The "Shutdown Countdown" is underway. In addition to previewing each team, "Shutdown Corner" will be taking a brief look at each team's salary cap situation heading into the 2013 season and beyond. We begin the series with the Oakland Raiders.
2013 Adjusted Cap Number: $126.683 million (16th-highest adjusted cap figure in the NFL)
2013 Cap Room Remaining: $7.628 million (16th-most available cap space, as of July 4). The Raiders have yet to sign first-round cornerback D.J. Hayden, second-round offensive tackle Menelik Watson and fourth-round quarterback Tyler Wilson. Those three draft choices will have first-year cap numbers totaling $3,266,552 and will have cap numbers large enough to crack the "Top 51" contracts that count against the salary cap prior to the start of the regular season. Those deals will replace contracts totaling $1.44 million in cap space, therefore, the Raiders will have $5.8 million in cap space once those three rookie contracts have been signed.
Biggest Bargain: Stefen Wisniewski is one of the more underrated centers in the league. The 2011 second-round pick out of Penn State has been durable, playing in 100 percent of the Raiders' snaps as a rookie and 93.3 percent of the snaps last season. Wisniewski had just four accepted penalties in 2012 (three holding calls, one false start) and is exceptional in pass protection. Wisniewski will earn $750,946 in base salary this season with a $1.128 million cap figure, which is about 30 percent of what Samson Satele (the player Wisniewski replaced at center in Oakland) will cost the Indianapolis Colts in both cash and cap space this season.
Potential Camp Casualty: The Raiders have over $50 million in "dead" money on their 2013 salary cap as most of the cuts and restructures took place earlier this offseason. Only two players —running back Darren McFadden and kicker Sebastien Janikowski — have base salaries exceeding $2 million. Janikowski is safe, but the same cannot be said for McFadden. The No. 4 pick of the 2008 NFL draft has had durability issues, failing to play more than 13 games in a single season and missing an average of 4.6 games per year. McFadden is coming off a 2012 season where he averaged just 3.3 yards per carry, scored two touchdowns and was dead last among qualifying running backs in Football Outsiders' DYAR (Defense-adjusted Yards Above Replacement) metric, with his -155 DYAR being the lowest figure among regular running backs since Marcel Shipp's -168 DYAR during the 2005 season. McFadden is arguably the Raiders' most talented player and the team does not have much depth at the running back position, two factors that will likely keep him in Silver & Black this season. However, there are few could successfully argue that McFadden's production has or will match his $5.856 million base salary (which ranks fourth among NFL running backs and will become fully guaranteed in Week 1) or his $9.685 million cap figure (third-highest among NFL running backs), two figures that could make him vulnerable when the team is finalizing its opening week roster.

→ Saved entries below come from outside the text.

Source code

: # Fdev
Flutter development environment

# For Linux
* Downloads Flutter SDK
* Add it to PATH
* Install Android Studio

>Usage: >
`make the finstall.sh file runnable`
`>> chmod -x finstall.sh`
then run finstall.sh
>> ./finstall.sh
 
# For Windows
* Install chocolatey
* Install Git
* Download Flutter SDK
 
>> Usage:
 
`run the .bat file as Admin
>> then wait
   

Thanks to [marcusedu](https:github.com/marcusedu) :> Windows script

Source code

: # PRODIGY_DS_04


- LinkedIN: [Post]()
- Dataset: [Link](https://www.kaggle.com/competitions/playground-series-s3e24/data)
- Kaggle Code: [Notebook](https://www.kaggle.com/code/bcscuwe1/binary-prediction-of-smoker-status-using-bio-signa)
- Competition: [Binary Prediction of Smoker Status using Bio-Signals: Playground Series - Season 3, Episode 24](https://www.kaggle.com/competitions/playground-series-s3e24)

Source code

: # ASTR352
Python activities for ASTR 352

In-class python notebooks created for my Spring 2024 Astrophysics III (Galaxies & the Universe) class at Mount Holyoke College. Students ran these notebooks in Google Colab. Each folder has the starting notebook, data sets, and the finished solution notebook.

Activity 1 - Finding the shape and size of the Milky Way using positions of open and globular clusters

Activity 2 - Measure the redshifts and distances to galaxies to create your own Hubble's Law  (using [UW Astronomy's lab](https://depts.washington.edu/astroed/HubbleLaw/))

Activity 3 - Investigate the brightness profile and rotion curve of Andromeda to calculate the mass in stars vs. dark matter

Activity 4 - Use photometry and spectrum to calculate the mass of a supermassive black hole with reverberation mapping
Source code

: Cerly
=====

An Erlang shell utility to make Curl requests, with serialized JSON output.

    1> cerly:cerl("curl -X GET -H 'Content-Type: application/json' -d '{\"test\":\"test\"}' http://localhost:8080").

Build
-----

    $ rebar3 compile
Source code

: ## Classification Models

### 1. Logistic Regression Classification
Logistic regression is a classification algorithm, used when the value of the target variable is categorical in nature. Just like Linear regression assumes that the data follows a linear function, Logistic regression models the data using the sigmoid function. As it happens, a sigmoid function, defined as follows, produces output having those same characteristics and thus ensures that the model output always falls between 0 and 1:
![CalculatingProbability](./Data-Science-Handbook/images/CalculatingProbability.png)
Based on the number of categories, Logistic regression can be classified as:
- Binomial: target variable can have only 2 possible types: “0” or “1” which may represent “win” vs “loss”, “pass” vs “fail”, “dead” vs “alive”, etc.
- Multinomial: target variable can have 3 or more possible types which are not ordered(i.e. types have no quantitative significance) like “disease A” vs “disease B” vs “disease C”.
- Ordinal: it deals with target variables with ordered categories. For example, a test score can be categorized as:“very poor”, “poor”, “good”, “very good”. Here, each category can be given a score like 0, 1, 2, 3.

Looming Contract Issue: Many of the projected starters on the Raiders are not signed for the 2014 season. McFadden, Janikowski, Jared Veldheer, Marcel Reece, Jacoby Ford, Pat Sims, Vance Walker and Mike Jenkins will be unrestricted free agents, but no issue looms larger than defensive end Lamarr Houston, who is entering the fourth and final season of his rookie contract. Houston had five sacks as a rookie and tied for the team lead with four sacks during a 2012 season that saw him lead the Raiders with 12 tackles for a loss and 13 quarterback hits. If Houston can build off of his performance last season, he will earn a considerable raise over the $660,000 ($630,000 base salary plus a $30,000 workout bonus) he is slated to make in 2013.

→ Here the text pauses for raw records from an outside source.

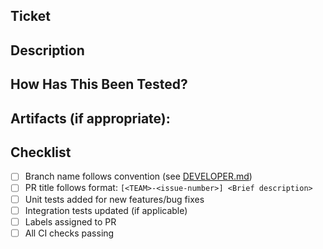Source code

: <!--
Please refer to the DEVELOPER.md file for detailed contribution guidelines:
https://github.com/ORNL/DataFed/blob/master/docs/dev/DEVELOPER.md
-->

## Ticket

<!--- Put ticket # if JIRA or name if Gitlab and link -->  

## Description

<!--- Describe your changes in detail -->  

## How Has This Been Tested?

<!--- Please describe in detail how you tested your changes. -->  

<!--- Include details of your testing environment, and the tests you ran to -->  

<!--- see how your change affects other areas of the code, etc. -->  

## Artifacts (if appropriate):

<!--- Include videos and pictures that validate your work -->  

## Checklist

- [ ] Branch name follows convention (see [DEVELOPER.md](../docs/dev/DEVELOPER.md))
- [ ] PR title follows format: `[<TEAM>-<issue-number>] <Brief description>`
- [ ] Unit tests added for new features/bug fixes
- [ ] Integration tests updated (if applicable)
- [ ] Labels assigned to PR
- [ ] All CI checks passing
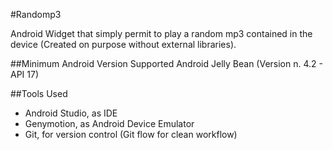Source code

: #Randomp3

Android Widget that simply permit to play a random mp3 contained in the device (Created on purpose without external libraries). 

##Minimum Android Version Supported
Android Jelly Bean (Version n. 4.2 - API 17)

##Tools Used

- Android Studio, as IDE
- Genymotion, as Android Device Emulator
- Git, for version control (Git flow for clean workflow)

Long-Term Cash/Cap Outlook: Around half of the Raiders' 90-man roster is unsigned for the 2014 season, including many key starters, so it comes as no surprise that the team has a league-low $58.3 million in salary cap commitments for next season. Some of that ($6.2 million) is comprised of "dead" money from the "post-June 1" designated release of safety Michael Huff that allowed the team to split his cap hit over the 2013 and 2014 seasons. In terms of cash, the Raiders have only $41.5 million committed to 2014, which is also a league-low.